### About this task
Beginning with the line of the entries below that holds "pinky pip: (70, 108)" and ending with the line that holds "index dip: (952, 953)", transcribe each line exactly as written. Pictures stay out.

### Extracted material

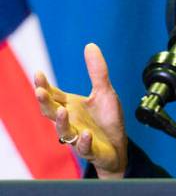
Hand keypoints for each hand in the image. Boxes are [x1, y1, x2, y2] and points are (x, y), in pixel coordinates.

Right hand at [34, 43, 127, 177]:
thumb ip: (97, 71)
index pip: (52, 95)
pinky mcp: (91, 150)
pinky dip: (84, 142)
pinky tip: (86, 134)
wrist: (118, 145)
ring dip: (61, 122)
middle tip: (40, 92)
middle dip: (44, 102)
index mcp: (70, 106)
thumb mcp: (104, 91)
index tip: (38, 73)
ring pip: (64, 131)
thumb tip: (90, 45)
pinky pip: (85, 148)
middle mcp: (70, 121)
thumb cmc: (107, 119)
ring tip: (62, 111)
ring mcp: (78, 136)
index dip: (43, 85)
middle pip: (51, 112)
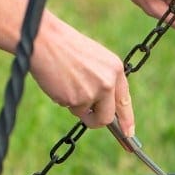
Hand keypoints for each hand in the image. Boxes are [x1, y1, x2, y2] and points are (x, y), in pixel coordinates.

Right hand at [0, 0, 134, 133]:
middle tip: (87, 118)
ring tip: (65, 83)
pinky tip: (58, 82)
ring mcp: (93, 92)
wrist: (45, 40)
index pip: (124, 100)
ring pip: (85, 113)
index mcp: (115, 69)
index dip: (127, 119)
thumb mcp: (94, 61)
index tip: (129, 134)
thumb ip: (103, 81)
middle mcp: (108, 82)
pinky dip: (63, 100)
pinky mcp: (76, 99)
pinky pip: (70, 108)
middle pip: (107, 116)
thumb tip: (105, 108)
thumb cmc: (66, 48)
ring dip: (75, 105)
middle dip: (96, 121)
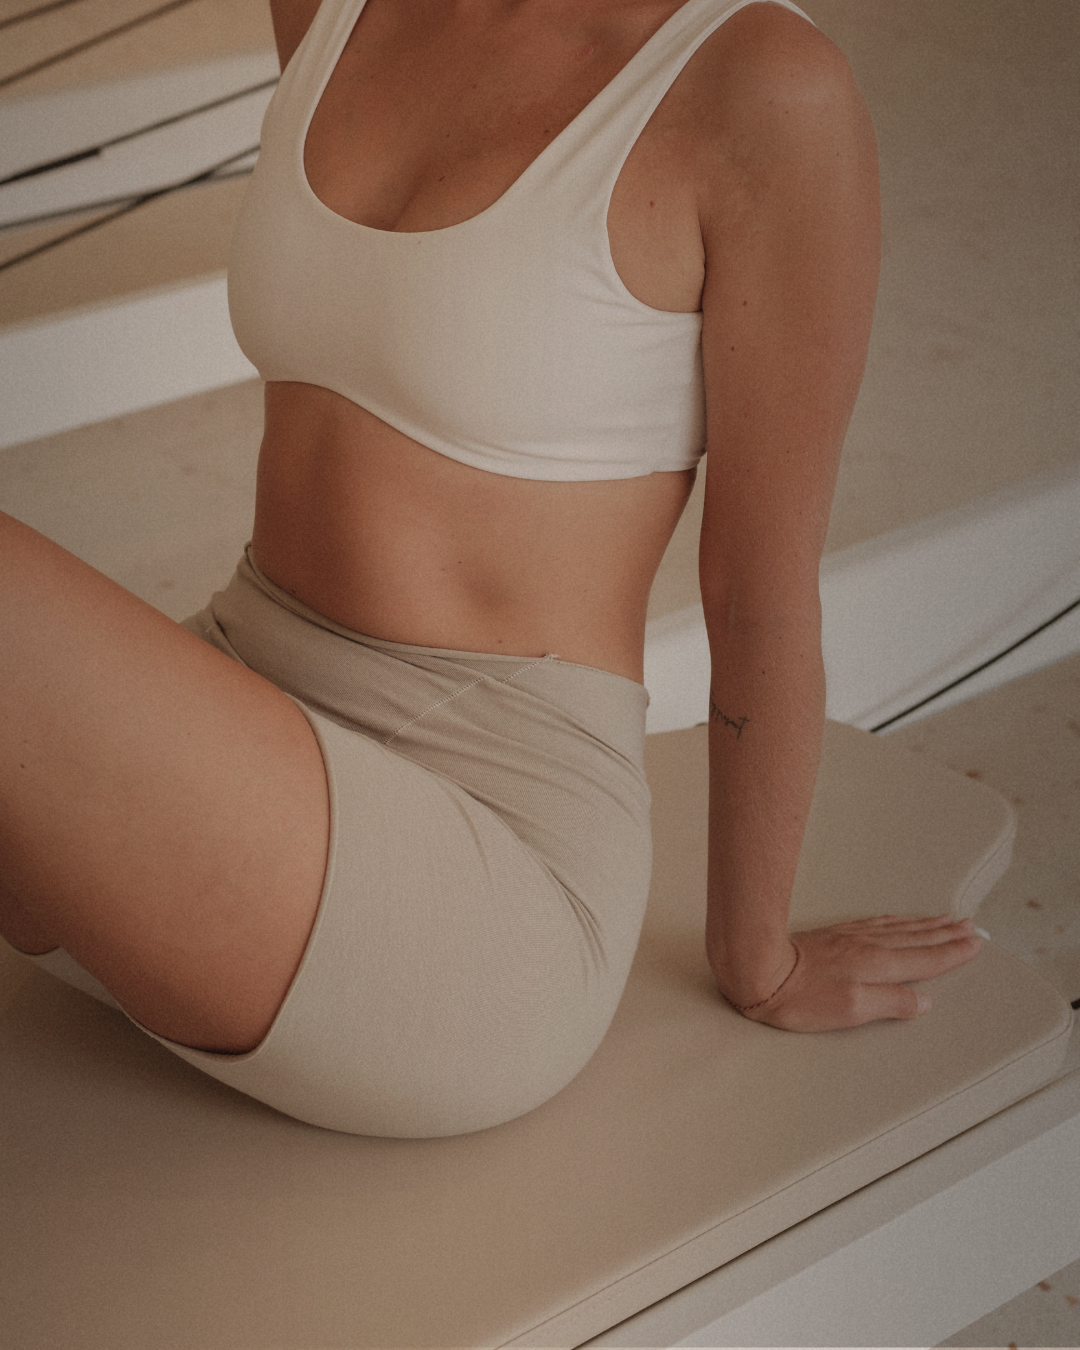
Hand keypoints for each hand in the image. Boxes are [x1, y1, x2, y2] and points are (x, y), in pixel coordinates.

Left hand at [723, 915, 982, 1030]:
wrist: (759, 969)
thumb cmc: (801, 996)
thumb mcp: (852, 1010)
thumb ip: (891, 1003)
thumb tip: (923, 1001)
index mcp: (878, 965)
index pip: (926, 959)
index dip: (952, 953)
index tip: (975, 945)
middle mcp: (869, 947)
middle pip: (918, 938)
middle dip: (947, 934)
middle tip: (971, 927)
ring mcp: (851, 937)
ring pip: (899, 928)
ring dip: (926, 924)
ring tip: (946, 919)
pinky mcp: (835, 935)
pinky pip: (877, 922)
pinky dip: (896, 920)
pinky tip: (899, 919)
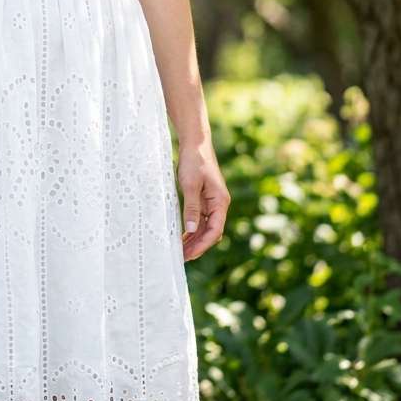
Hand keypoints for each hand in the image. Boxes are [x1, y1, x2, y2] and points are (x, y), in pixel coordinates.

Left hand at [177, 142, 229, 261]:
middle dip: (198, 246)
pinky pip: (199, 220)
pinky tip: (182, 237)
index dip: (203, 244)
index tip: (190, 254)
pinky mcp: (203, 200)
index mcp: (220, 201)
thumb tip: (192, 230)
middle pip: (211, 232)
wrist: (195, 143)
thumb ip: (192, 208)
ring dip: (194, 240)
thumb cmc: (194, 161)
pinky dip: (192, 230)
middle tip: (182, 257)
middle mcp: (218, 204)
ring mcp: (211, 203)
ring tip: (180, 251)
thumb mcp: (190, 185)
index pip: (215, 230)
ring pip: (205, 227)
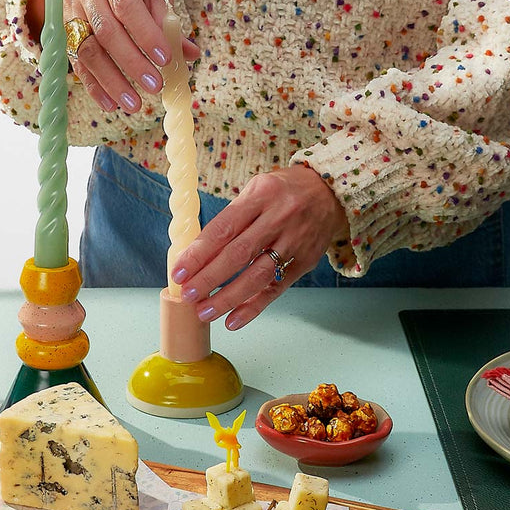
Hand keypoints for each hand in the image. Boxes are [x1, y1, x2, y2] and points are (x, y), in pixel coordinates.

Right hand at [30, 0, 199, 112]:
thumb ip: (166, 17)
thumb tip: (189, 54)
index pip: (126, 4)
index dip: (146, 34)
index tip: (165, 60)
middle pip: (105, 30)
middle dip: (132, 63)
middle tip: (154, 87)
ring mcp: (68, 9)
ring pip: (87, 51)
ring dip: (112, 82)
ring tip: (134, 104)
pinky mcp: (62, 32)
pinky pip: (76, 64)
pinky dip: (95, 87)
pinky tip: (111, 104)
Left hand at [171, 166, 347, 329]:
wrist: (331, 192)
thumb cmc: (283, 191)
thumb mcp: (257, 188)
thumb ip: (231, 218)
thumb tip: (196, 253)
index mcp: (261, 195)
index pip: (223, 228)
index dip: (198, 253)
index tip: (178, 273)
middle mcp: (279, 218)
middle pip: (238, 254)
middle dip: (209, 278)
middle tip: (187, 296)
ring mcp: (294, 242)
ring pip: (257, 275)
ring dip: (228, 298)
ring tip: (205, 312)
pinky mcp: (305, 262)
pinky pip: (276, 289)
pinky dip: (254, 307)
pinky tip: (233, 321)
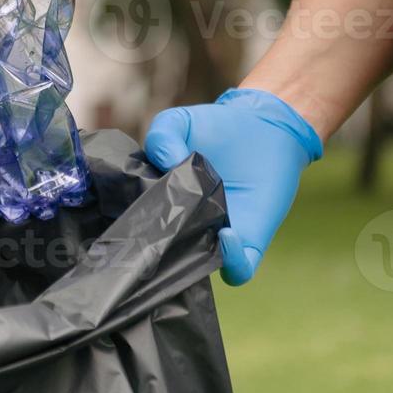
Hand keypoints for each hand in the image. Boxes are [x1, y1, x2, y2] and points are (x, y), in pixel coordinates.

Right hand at [144, 88, 321, 284]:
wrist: (264, 126)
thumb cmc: (216, 128)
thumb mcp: (177, 122)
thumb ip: (159, 138)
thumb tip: (166, 165)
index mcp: (164, 203)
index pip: (142, 229)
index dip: (133, 227)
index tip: (128, 219)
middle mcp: (188, 225)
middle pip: (167, 255)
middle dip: (158, 251)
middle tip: (154, 232)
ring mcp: (217, 236)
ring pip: (200, 268)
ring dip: (192, 258)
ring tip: (192, 230)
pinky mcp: (249, 241)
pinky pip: (239, 269)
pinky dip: (231, 259)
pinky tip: (226, 233)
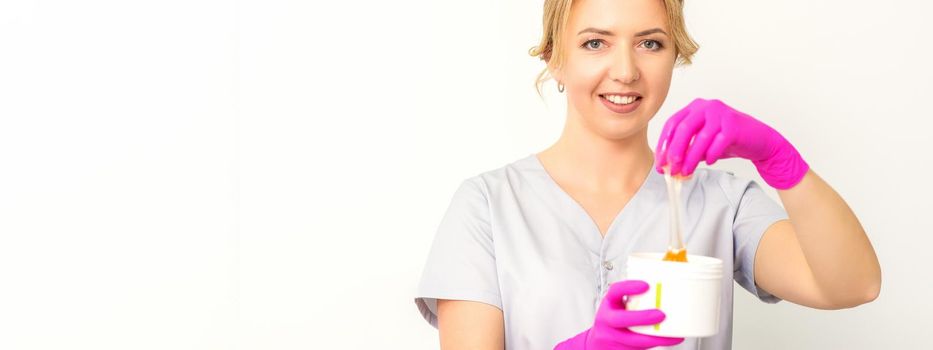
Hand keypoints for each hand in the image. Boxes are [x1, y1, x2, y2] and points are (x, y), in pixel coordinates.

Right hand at [554, 280, 683, 349]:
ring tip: (672, 334)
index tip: (646, 285)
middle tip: (661, 314)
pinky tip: (668, 341)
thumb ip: (635, 298)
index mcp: (609, 303)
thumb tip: (666, 285)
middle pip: (620, 319)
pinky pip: (638, 349)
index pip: (615, 291)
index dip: (629, 287)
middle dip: (641, 318)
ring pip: (632, 340)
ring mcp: (613, 337)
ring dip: (654, 338)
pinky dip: (655, 345)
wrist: (599, 342)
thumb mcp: (618, 304)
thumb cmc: (614, 319)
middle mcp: (608, 320)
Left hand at [654, 98, 808, 188]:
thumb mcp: (702, 143)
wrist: (759, 141)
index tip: (660, 163)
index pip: (672, 124)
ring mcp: (721, 114)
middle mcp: (707, 106)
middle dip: (674, 151)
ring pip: (700, 137)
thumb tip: (667, 165)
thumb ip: (686, 149)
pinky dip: (711, 155)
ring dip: (690, 158)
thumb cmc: (728, 141)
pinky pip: (718, 142)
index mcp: (695, 107)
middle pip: (683, 129)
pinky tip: (709, 163)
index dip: (663, 144)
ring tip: (685, 172)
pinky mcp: (734, 124)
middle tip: (670, 169)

### Completed exercise
pinky pip: (70, 108)
middle pip: (107, 116)
thumb tip: (105, 108)
thumb cmc: (66, 48)
ring dip: (75, 105)
middle dip: (96, 121)
Hand keypoints for each hand in the image. Boxes are [x1, y1, x2, y2] and points are (x, y), in pixel coordinates.

Left hand at [723, 915, 982, 1030]:
wrist: (759, 969)
thumb cmc: (801, 996)
thumb mcp: (852, 1010)
thumb ip: (891, 1003)
thumb tip: (923, 1001)
index mcp: (878, 965)
index pip: (926, 959)
index dip: (952, 953)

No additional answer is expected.